Tourné aux alentours d’Athens, en Géorgie, le film tire le meilleur parti de ces décors oppressants : forêt inquiétante, déchets, carcasses de véhicules, animaux empaillés, falaises imposantes... Les habitants eux mêmes semblent rongés par le vice et la débilité. Odieux au possible, ils n’épargnent rien à Liz qui reste pourtant un personnage assez antipathique malgré tous les sévices qu’elle subit. Ce parti pris est d’autant plus original qu’il est très éloigné des rôles de victimes habituelles. Pour le reste, le film joue délibérément sur la vague d’hicksploitation qui marchait bien à l’époque (vous aimez les consanguins et les freaks, vous serez servis). Il y a quelques années en arrière, David Worth me disait : « Richard Robinson était un redneck du Sud. Il se sentait à l’aise dans ce genre d’atmosphère et aimait raconter ce type d’histoires. À cette époque, filmer des white trash sur place était accessible, sensationnel, et c’était un genre de cinéma qui ne coûtait pas cher ». Malgré cela, rien à faire, le film sera un échec commercial. En 1978, une version nommée Heartbreak Motel supprimera toutes les scènes de violence et la fin apocalyptique y est remplacée par un happy end.
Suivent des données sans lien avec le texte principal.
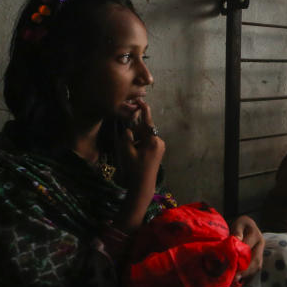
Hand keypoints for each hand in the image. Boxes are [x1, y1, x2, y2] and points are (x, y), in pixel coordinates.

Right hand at [112, 99, 164, 232]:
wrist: (143, 185)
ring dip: (137, 139)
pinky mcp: (158, 152)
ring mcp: (160, 147)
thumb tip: (128, 129)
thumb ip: (127, 138)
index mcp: (153, 141)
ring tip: (130, 151)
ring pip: (145, 137)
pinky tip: (134, 153)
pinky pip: (148, 143)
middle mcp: (159, 142)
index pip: (147, 122)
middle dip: (135, 131)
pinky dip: (140, 144)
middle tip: (127, 140)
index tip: (140, 100)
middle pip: (145, 130)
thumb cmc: (135, 169)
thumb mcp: (127, 152)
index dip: (144, 110)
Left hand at [231, 216, 263, 281]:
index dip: (241, 258)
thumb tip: (236, 239)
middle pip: (255, 260)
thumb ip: (237, 231)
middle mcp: (260, 245)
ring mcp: (260, 253)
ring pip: (256, 267)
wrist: (247, 227)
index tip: (232, 266)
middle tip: (235, 279)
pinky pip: (255, 270)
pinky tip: (239, 282)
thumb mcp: (238, 223)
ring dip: (247, 275)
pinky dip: (247, 277)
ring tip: (235, 282)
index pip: (248, 248)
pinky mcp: (258, 259)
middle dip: (245, 271)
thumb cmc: (241, 226)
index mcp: (255, 235)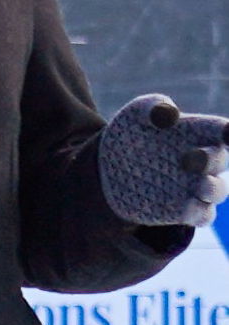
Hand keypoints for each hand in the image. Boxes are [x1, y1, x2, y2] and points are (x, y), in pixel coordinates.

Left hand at [99, 94, 228, 227]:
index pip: (222, 130)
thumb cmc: (131, 132)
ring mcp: (194, 186)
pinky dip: (199, 213)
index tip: (228, 132)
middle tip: (191, 159)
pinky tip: (186, 210)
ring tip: (200, 186)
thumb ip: (153, 108)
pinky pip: (203, 216)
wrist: (108, 166)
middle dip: (210, 160)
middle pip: (220, 160)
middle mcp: (201, 159)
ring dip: (213, 189)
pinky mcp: (182, 211)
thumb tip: (169, 115)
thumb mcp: (136, 114)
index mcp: (198, 132)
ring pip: (218, 191)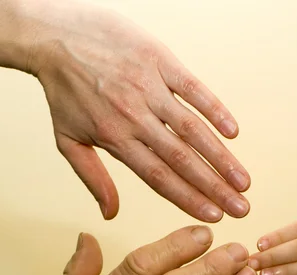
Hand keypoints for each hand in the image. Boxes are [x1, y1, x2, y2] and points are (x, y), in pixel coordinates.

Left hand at [30, 1, 249, 220]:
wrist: (54, 35)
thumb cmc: (63, 91)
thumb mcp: (67, 140)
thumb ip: (92, 178)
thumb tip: (110, 213)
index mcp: (114, 138)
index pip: (159, 177)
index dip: (189, 198)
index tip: (214, 216)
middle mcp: (135, 116)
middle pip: (182, 159)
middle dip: (215, 187)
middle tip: (241, 208)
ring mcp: (149, 87)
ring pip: (192, 128)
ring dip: (221, 156)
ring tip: (243, 180)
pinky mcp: (159, 60)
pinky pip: (192, 87)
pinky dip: (215, 108)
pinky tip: (233, 131)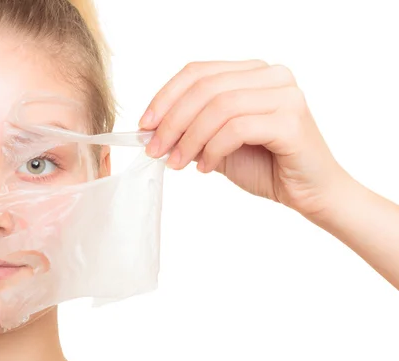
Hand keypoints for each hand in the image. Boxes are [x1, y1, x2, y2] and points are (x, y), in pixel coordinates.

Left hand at [139, 60, 350, 216]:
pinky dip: (213, 149)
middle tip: (154, 150)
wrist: (310, 193)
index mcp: (252, 72)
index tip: (145, 125)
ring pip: (218, 107)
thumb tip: (151, 129)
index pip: (197, 72)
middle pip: (205, 87)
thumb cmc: (266, 166)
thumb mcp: (216, 144)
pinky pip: (236, 128)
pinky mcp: (291, 120)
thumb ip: (190, 131)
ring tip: (177, 164)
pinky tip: (205, 168)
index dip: (165, 97)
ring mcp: (285, 94)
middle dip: (171, 121)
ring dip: (189, 139)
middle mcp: (271, 75)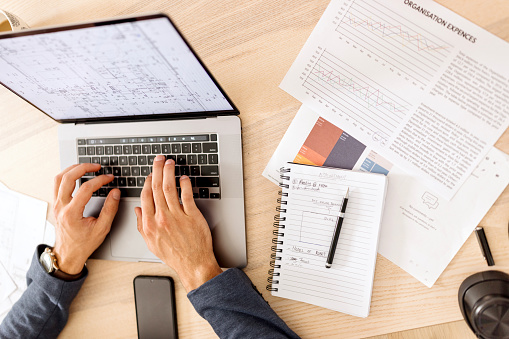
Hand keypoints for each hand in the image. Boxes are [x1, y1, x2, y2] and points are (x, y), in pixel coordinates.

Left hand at [52, 163, 119, 273]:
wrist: (68, 253)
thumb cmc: (84, 243)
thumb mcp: (102, 228)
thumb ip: (110, 209)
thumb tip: (115, 193)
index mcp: (72, 214)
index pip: (85, 189)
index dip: (100, 180)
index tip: (109, 178)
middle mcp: (61, 207)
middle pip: (67, 178)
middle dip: (83, 168)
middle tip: (97, 166)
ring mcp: (56, 205)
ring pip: (59, 178)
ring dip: (72, 169)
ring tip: (86, 166)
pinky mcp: (56, 204)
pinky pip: (57, 184)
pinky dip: (67, 176)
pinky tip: (77, 174)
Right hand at [135, 155, 221, 291]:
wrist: (193, 264)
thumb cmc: (174, 255)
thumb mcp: (151, 243)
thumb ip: (142, 225)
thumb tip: (137, 210)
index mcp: (150, 224)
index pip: (146, 197)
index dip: (148, 182)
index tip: (150, 174)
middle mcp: (162, 218)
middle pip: (157, 189)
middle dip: (157, 171)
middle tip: (159, 160)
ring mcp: (178, 217)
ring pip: (170, 189)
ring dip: (169, 173)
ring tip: (169, 163)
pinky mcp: (192, 216)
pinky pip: (187, 196)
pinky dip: (185, 185)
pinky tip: (184, 178)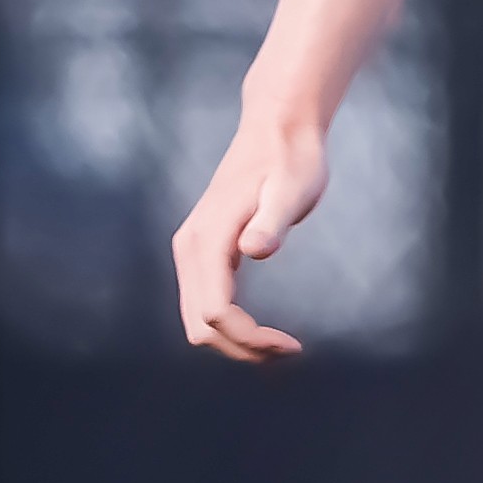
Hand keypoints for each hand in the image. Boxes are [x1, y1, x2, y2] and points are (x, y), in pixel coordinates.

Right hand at [171, 101, 332, 361]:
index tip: (292, 346)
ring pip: (198, 319)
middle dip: (242, 348)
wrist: (276, 129)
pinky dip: (231, 327)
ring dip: (236, 342)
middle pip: (200, 325)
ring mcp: (193, 250)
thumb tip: (253, 250)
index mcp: (207, 240)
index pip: (214, 311)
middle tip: (290, 353)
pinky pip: (206, 303)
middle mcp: (190, 248)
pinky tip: (264, 332)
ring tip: (281, 349)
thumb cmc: (290, 159)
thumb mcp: (291, 188)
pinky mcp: (204, 251)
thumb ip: (272, 220)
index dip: (249, 338)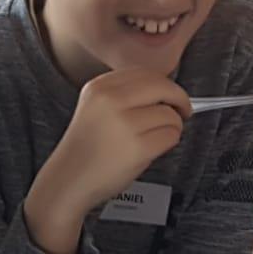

Il est donc fort appréciable de pouvoir enfin découvrir en France cette perle noire un peu oubliée, représentative d’un courant pour le moins obscur : le cinéma d’avant-garde redneck !
Le DVD
Les suppléments
Niveau bonus, c’est hélas un peu léger. Foxy Bronx revient sur l’histoire un peu sordide qui entoure le film dans une présentation de six minutes, mais c’est tout. Nous trouvons ensuite deux bandes annonces : Exorcisme tragique et La longue nuit de l’exorcisme, deux très bons films italiens, mais pas grand chose à voir avec Poor Pretty Eddie.
Le film, inédit en France, est présenté en version originale sous-titrée, en format 16/9 compatible 4/3. La qualité d’image est excellente pour un film de cette époque, rendant au mieux l’ambiance suffocante et poisseuse de ce périple en cauchemar sudiste. À certains moments, on a l’impression que des filtres ont été appliqués sur les voix (comme des réducteurs de souffle), mais le son est aussi de très bonne facture, avec cette BO alternant compositions avant-gardistes et musique country/bluegrass. L’effet n’est pas éloigné de celui du Crocodile de la mort de Tobe Hooper. Un régal.